What is needed: The expected output is exactly the lines below, starting at the line with "When it appears" and ending at the line with "Lab Jackets/Coats: A", both included; no other line belongs in it.

Given data:
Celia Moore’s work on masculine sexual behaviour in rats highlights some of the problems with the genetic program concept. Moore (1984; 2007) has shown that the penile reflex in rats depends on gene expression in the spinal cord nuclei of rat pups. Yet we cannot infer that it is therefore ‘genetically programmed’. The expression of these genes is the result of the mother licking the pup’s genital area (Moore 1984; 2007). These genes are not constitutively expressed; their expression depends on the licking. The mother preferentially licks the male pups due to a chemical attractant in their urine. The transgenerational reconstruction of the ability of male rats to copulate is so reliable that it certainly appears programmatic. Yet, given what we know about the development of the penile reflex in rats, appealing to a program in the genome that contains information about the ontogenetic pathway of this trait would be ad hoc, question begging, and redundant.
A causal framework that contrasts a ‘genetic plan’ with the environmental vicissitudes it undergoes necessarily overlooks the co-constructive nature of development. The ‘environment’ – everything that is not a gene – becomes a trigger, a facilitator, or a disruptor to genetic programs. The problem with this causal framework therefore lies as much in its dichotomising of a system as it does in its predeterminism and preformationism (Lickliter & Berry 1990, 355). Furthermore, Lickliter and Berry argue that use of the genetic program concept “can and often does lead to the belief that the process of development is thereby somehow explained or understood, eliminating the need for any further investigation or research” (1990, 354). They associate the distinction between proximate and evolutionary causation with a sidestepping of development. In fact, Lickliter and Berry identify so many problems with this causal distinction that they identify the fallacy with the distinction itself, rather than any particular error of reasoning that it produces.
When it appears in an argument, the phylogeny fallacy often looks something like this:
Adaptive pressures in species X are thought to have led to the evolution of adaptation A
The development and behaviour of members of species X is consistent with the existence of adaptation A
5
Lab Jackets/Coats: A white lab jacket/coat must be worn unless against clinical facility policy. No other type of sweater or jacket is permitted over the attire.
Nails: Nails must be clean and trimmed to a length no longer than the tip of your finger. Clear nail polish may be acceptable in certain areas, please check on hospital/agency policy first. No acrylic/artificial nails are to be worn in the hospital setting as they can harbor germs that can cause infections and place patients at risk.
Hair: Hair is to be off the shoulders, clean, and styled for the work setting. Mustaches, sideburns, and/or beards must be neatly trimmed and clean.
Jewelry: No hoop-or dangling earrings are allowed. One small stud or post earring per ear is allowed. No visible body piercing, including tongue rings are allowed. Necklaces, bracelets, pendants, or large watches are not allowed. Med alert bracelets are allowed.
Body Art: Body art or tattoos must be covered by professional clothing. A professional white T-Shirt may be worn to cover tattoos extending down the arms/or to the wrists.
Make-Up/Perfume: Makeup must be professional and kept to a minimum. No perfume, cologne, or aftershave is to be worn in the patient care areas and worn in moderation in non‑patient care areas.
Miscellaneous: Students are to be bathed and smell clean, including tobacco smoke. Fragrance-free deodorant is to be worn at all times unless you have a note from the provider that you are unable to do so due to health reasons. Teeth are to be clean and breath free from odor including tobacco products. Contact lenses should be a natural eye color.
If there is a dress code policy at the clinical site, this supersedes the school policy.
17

Output for this exercise:
When it appears in an argument, the phylogeny fallacy often looks something like this:
Adaptive pressures in species X are thought to have led to the evolution of adaptation A
The development and behaviour of members of species X is consistent with the existence of adaptation A
5
Lab Jackets/Coats: A white lab jacket/coat must be worn unless against clinical facility policy. No other type of sweater or jacket is permitted over the attire.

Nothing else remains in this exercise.